Following accurate production at the sentence level, move onto paragraphs. The easiest way to do this is to create a simple story containing your target sound (/s/) and have your child retell it back to you.

Conversation Level

The last step in our hierarchy is to practice the /s/ in conversations.  Although there might be occasional speech sound errors, your child should be producing /s/ correctly most of the time.

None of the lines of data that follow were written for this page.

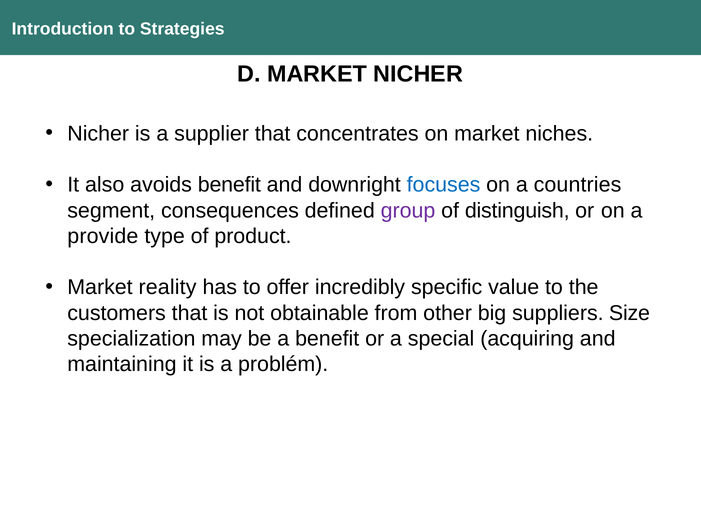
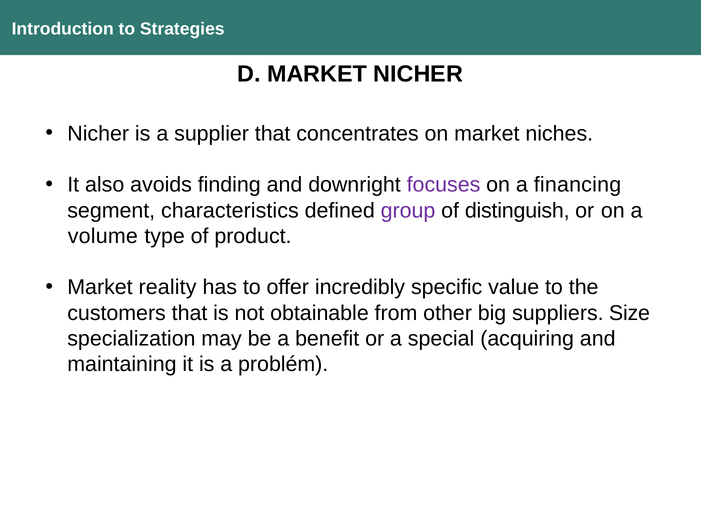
avoids benefit: benefit -> finding
focuses colour: blue -> purple
countries: countries -> financing
consequences: consequences -> characteristics
provide: provide -> volume
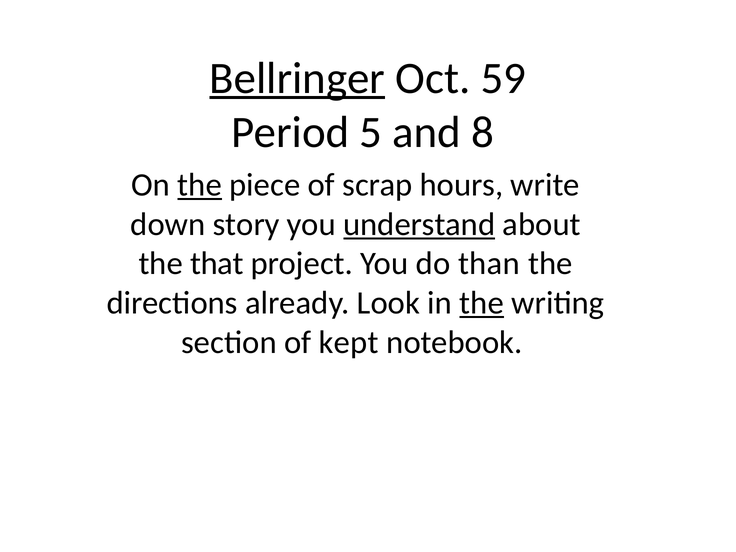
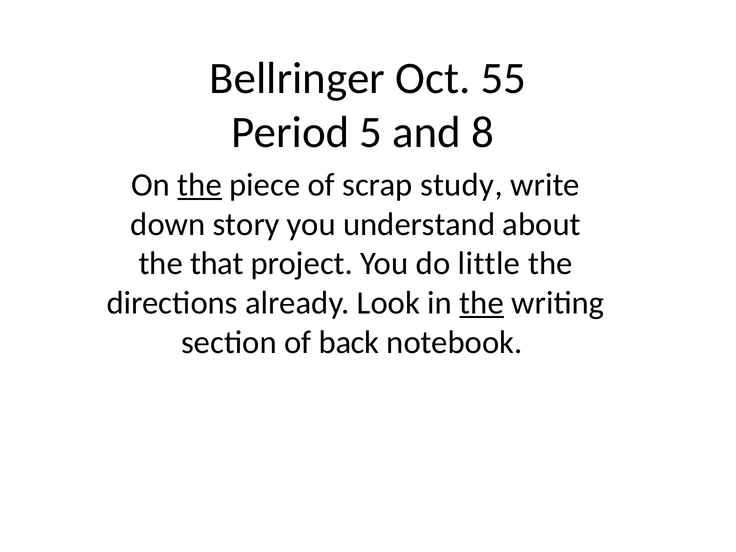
Bellringer underline: present -> none
59: 59 -> 55
hours: hours -> study
understand underline: present -> none
than: than -> little
kept: kept -> back
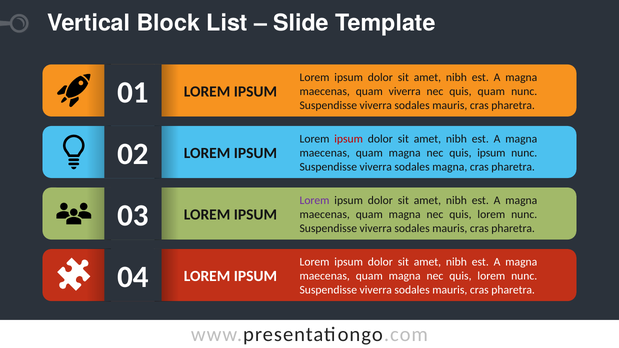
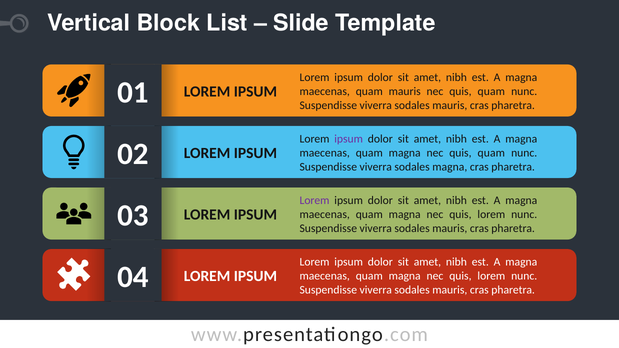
quam viverra: viverra -> mauris
ipsum at (349, 139) colour: red -> purple
magna nec quis ipsum: ipsum -> quam
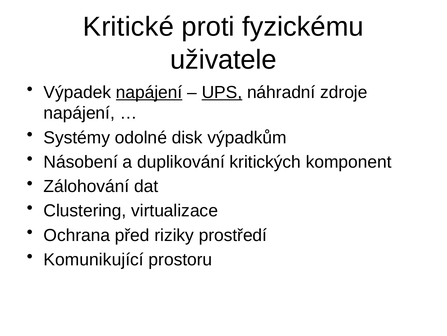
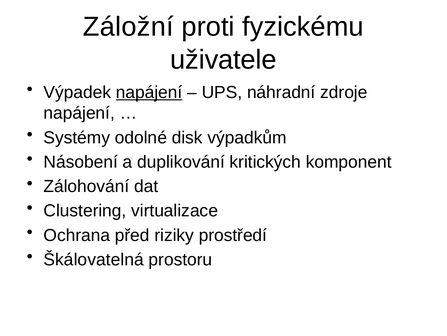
Kritické: Kritické -> Záložní
UPS underline: present -> none
Komunikující: Komunikující -> Škálovatelná
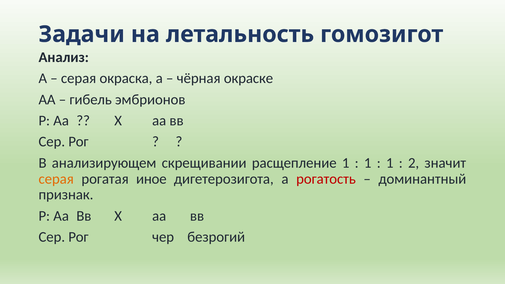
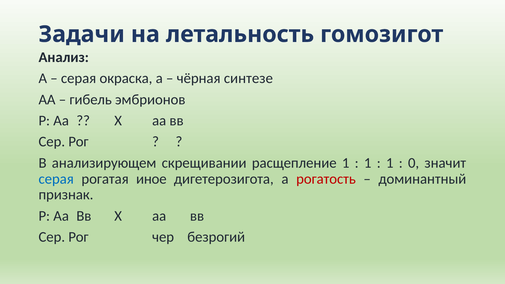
окраске: окраске -> синтезе
2: 2 -> 0
серая at (56, 179) colour: orange -> blue
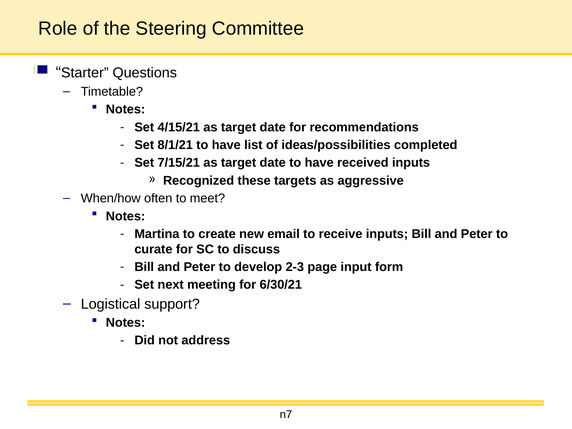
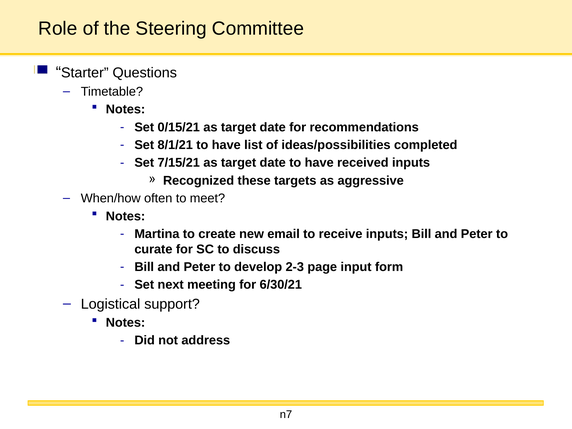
4/15/21: 4/15/21 -> 0/15/21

Speech Therapy Activities for /s/ Sound

Let’s face it- kids just want to have fun.  Practicing speech sounds is no exception. There are plenty of fun activities to incorporate into your speech therapy.  Here are a few of Chicago Speech and More’s favorites:

  • Picture cards are great and can be used to play memory or go-fish. These games can be used at various levels in our speech therapy hierarchy.  (Word level -child simply labels the card. Phrase level- “the ________”. Sentence Level- “I picked the___________”, “Do you have the ___________”, etc.).
  • Have your child create their own /s/ picture cards.
  • Make a sun (or any word that has an /s/ in it) out of construction paper and have your child glue various /s/ pictures on the sun.  Model the phrase “(target word) on the sun”. *Double /s/ opportunity when you include “on the sun”.
  • Go through a magazine and cut out different pictures of items that have the /s/  sound in them. Make a collage with the pictures.
  • Play games like “I Spy” and find words containing the target sound /s/. *Double /s/ opportunity when you include carrier phrase “I spy”.

*Click on the link for /s/ initial pictures. Print out 2 copies and cut apart to use for Memory or Go-Fish.

s initial picture cards

The possibilities are endless- just remember to have fun.